In the summer of 1997, Hohenzollerischen Landesbahn (HzL) took over the operation of all Regionalbahn (RB) services on the Zollernalb Railway, using Regio Shuttle RS1 diesel railcars. Express services remain the responsibility of Deutsche Bahn and its subsidiary DB ZugBus Regionalverkehr Alb-Bodensee, which uses class 611 tilting trains, operating as Interregio-Express (IRE) services.

Currently three services operate on the Zollernalb Railway at two-hourly intervals during the daytime:
- IRE Stuttgart–Tübingen–Hechingen–Balingen–Albstadt-Ebingen
- RB Tübingen–Hechingen–Balingen–Albstadt-Ebingen–Sigmaringen–Bad Saulgau–Aulendorf
- RB Tübingen–Hechingen–Balingen–Albstadt–Ebingen (Mondays to Fridays only)

The Interregio-Express trains between Tübingen and Albstadt-Ebingen stop only in Mössingen, Hechingen and Balingen.

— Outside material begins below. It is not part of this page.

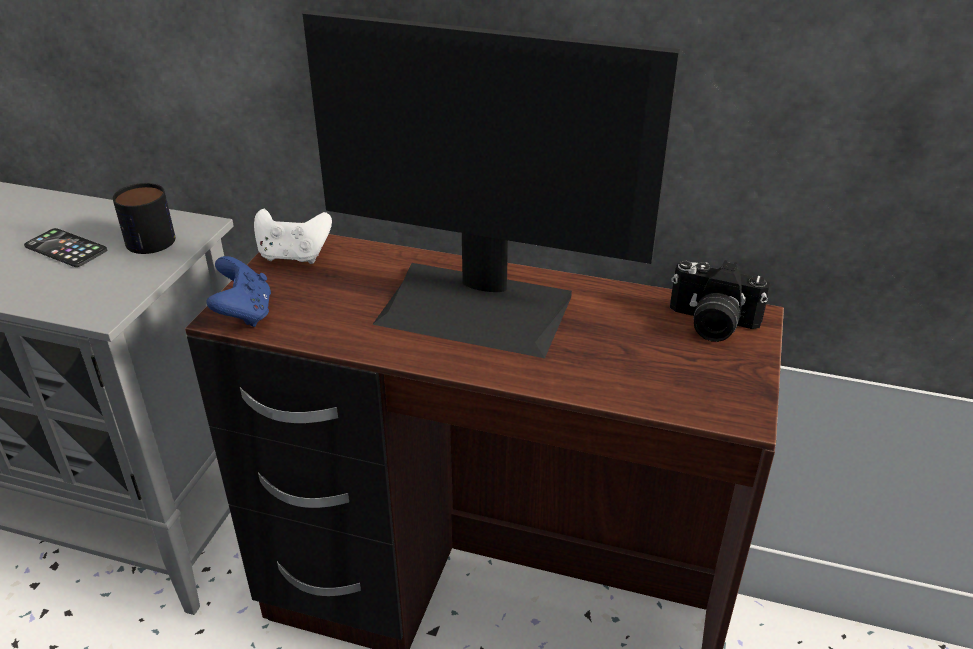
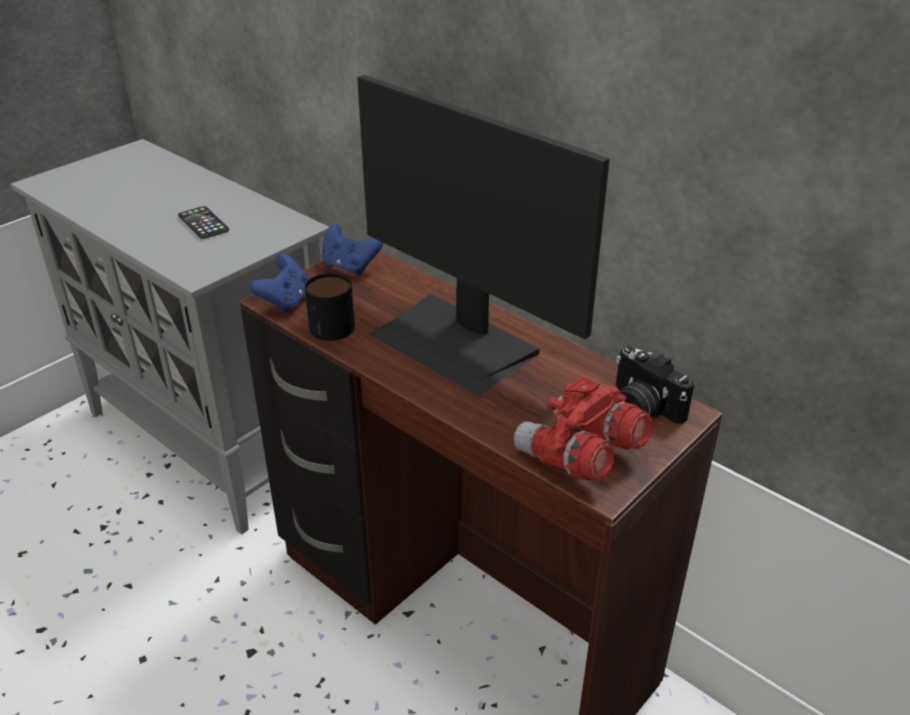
camera: 25 degrees right, 0 degrees up
mug [113,183,175,254] -> mug moved to [305,273,355,341]
white game controller [254,209,332,264] -> blue game controller [322,224,383,276]
none -> red binoculars [514,376,652,480]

The Regionalbahn services stop at all stations, but some only if required.

Between Tübingen and Albstadt-Ebingen the Regionalbahn services overlap and between Albstadt–Ebingen and Aulendorf Regionalbahn and Interregio-Express services also overlap, giving an approximate hourly service, so that from Monday to Friday all places except Strassberg-Winterlingen and Storzingen are served at least hourly. Extra trains run especially in the peak hours, for school traffic and on Sunday evening, some of which operate on only part of the line. In the early morning and late evening there are also deviations from the basic operating pattern.

===Freight ===
Freight traffic was operated up to 31 December 2001 by the former Deutsche Bahn subsidiary, DB Cargo, hauled by class 294 and 365 locomotives. Under the MORA C concept all freight operations on the line would have been abandoned in 2001, but this was averted as the result of an agreement between DB Cargo and the Hohenzollerischen Landesbahn (HzL). On 2 January 2002, HzL took over wagonload traffic on the Zollernalb line and other lines in the region.

==Planning ==
For several years, there have been proposals to integrate the Tübingen–Albstadt-Ebingen section of the line (in association with the reactivation of the Talgang Railway—Talgangbahn—to Onstmettingen) in the proposed Regionalstadtbahn Neckar-Alb on the Karlsruhe model.